Inslee’s plan would mean suspending the state’s four-year balanced-budget law. We created the four-year balanced-budget requirement in 2012 to ensure that legislators looked at what their spending decisions would mean across four years, not just two. It protects taxpayers from the rollercoaster effect we used to see when Democrats had full control of Olympia and did not give enough consideration to the long-term effects of their budgets. 


The tax plan slams the brakes on business growth with a devastating two-thirds increase in the B&O service tax rate. It imposes a punishing carbon tax on Washington manufacturers. And it creates a new income tax on capital gains – the first step toward imposing a general income tax, opposed by Washington voters for more than 80 years. 


An income tax on capital gains would eliminate one of the biggest competitive advantages for the Washington tech industry and undercut the prosperity of the greater Puget Sound area. Besides, such a tax would be unstable because people tend to hang onto assets during an economic downturn. If taxing the income from capital gains doesn’t generate enough dollars to offset spending increases, someone is sure to propose extending the tax to other forms of income. 

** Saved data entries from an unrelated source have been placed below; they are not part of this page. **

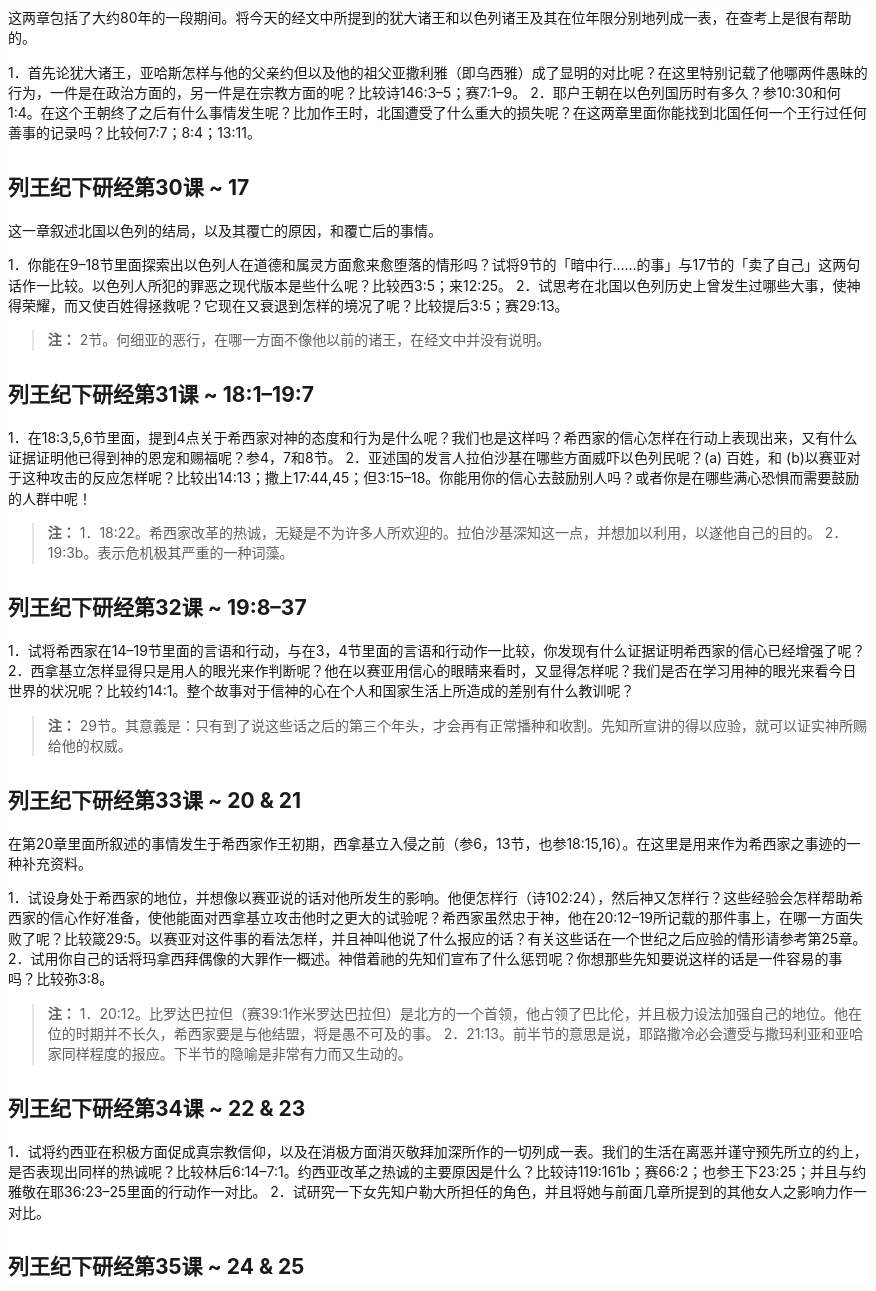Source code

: 这两章包括了大约80年的一段期间。将今天的经文中所提到的犹大诸王和以色列诸王及其在位年限分别地列成一表，在查考上是很有帮助的。

1．首先论犹大诸王，亚哈斯怎样与他的父亲约但以及他的祖父亚撒利雅（即乌西雅）成了显明的对比呢？在这里特别记载了他哪两件愚昧的行为，一件是在政治方面的，另一件是在宗教方面的呢？比较诗146:3–5；赛7:1–9。
2．耶户王朝在以色列国历时有多久？参10:30和何1:4。在这个王朝终了之后有什么事情发生呢？比加作王时，北国遭受了什么重大的损失呢？在这两章里面你能找到北国任何一个王行过任何善事的记录吗？比较何7:7；8:4；13:11。

## 列王纪下研经第30课 ~ 17

这一章叙述北国以色列的结局，以及其覆亡的原因，和覆亡后的事情。

1．你能在9–18节里面探索出以色列人在道德和属灵方面愈来愈堕落的情形吗？试将9节的「暗中行……的事」与17节的「卖了自己」这两句话作一比较。以色列人所犯的罪恶之现代版本是些什么呢？比较西3:5；来12:25。
2．试思考在北国以色列历史上曾发生过哪些大事，使神得荣耀，而又使百姓得拯救呢？它现在又衰退到怎样的境况了呢？比较提后3:5；赛29:13。

> **注：** 2节。何细亚的恶行，在哪一方面不像他以前的诸王，在经文中并没有说明。

## 列王纪下研经第31课 ~ 18:1–19:7

1．在18:3,5,6节里面，提到4点关于希西家对神的态度和行为是什么呢？我们也是这样吗？希西家的信心怎样在行动上表现出来，又有什么证据证明他已得到神的恩宠和赐福呢？参4，7和8节。
2．亚述国的发言人拉伯沙基在哪些方面威吓以色列民呢？(a) 百姓，和 (b)以赛亚对于这种攻击的反应怎样呢？比较出14:13；撒上17:44,45；但3:15–18。你能用你的信心去鼓励别人吗？或者你是在哪些满心恐惧而需要鼓励的人群中呢！

> **注：**
> 1．18:22。希西家改革的热诚，无疑是不为许多人所欢迎的。拉伯沙基深知这一点，并想加以利用，以遂他自己的目的。
> 2．19:3b。表示危机极其严重的一种词藻。

## 列王纪下研经第32课 ~ 19:8–37

1．试将希西家在14–19节里面的言语和行动，与在3，4节里面的言语和行动作一比较，你发现有什么证据证明希西家的信心已经增强了呢？
2．西拿基立怎样显得只是用人的眼光来作判断呢？他在以赛亚用信心的眼睛来看时，又显得怎样呢？我们是否在学习用神的眼光来看今日世界的状况呢？比较约14:1。整个故事对于信神的心在个人和国家生活上所造成的差别有什么教训呢？

> **注：** 29节。其意義是：只有到了说这些话之后的第三个年头，才会再有正常播种和收割。先知所宣讲的得以应验，就可以证实神所赐给他的权威。

## 列王纪下研经第33课 ~ 20 & 21

在第20章里面所叙述的事情发生于希西家作王初期，西拿基立入侵之前（参6，13节，也参18:15,16）。在这里是用来作为希西家之事迹的一种补充资料。

1．试设身处于希西家的地位，并想像以赛亚说的话对他所发生的影响。他便怎样行（诗102:24），然后神又怎样行？这些经验会怎样帮助希西家的信心作好准备，使他能面对西拿基立攻击他时之更大的试验呢？希西家虽然忠于神，他在20:12–19所记载的那件事上，在哪一方面失败了呢？比较箴29:5。以赛亚对这件事的看法怎样，并且神叫他说了什么报应的话？有关这些话在一个世纪之后应验的情形请参考第25章。
2．试用你自己的话将玛拿西拜偶像的大罪作一概述。神借着祂的先知们宣布了什么惩罚呢？你想那些先知要说这样的话是一件容易的事吗？比较弥3:8。

> **注：**
> 1．20:12。比罗达巴拉但（赛39:1作米罗达巴拉但）是北方的一个首领，他占领了巴比伦，并且极力设法加强自己的地位。他在位的时期并不长久，希西家要是与他结盟，将是愚不可及的事。
> 2．21:13。前半节的意思是说，耶路撒冷必会遭受与撒玛利亚和亚哈家同样程度的报应。下半节的隐喻是非常有力而又生动的。

## 列王纪下研经第34课 ~ 22 & 23

1．试将约西亚在积极方面促成真宗教信仰，以及在消极方面消灭敬拜加深所作的一切列成一表。我们的生活在离恶并谨守预先所立的约上，是否表现出同样的热诚呢？比较林后6:14–7:1。约西亚改革之热诚的主要原因是什么？比较诗119:161b；赛66:2；也参王下23:25；并且与约雅敬在耶36:23–25里面的行动作一对比。
2．试研究一下女先知户勒大所担任的角色，并且将她与前面几章所提到的其他女人之影响力作一对比。

## 列王纪下研经第35课 ~ 24 & 25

Inslee would actually give education less priority for new spending – investing $2 in schools for every $1 spent on a non-education program or service isn’t nearly as good as the ratio of $3 for every $1 achieved by the MCC since 2013. Here we just reversed the spending trend so it favors schools, and the governor wants to go backwards. 


His plan would ignore property-poor school districts that need local-levy relief the most because they don’t have the manufacturing or retail tax-base advantage of districts where property valuations are higher.

The Legislature is not required to adopt any part of the governor’s budget proposal. However, the Democrat-controlled House may reflect the governor’s position when it puts its own budget proposals on the table for the Senate to consider in 2017 – I’ve seen his influence on past budget negotiations.

If Inslee thinks families and employers should send $8.7 billion more to state government than they already are, can we expect the House to show more restraint?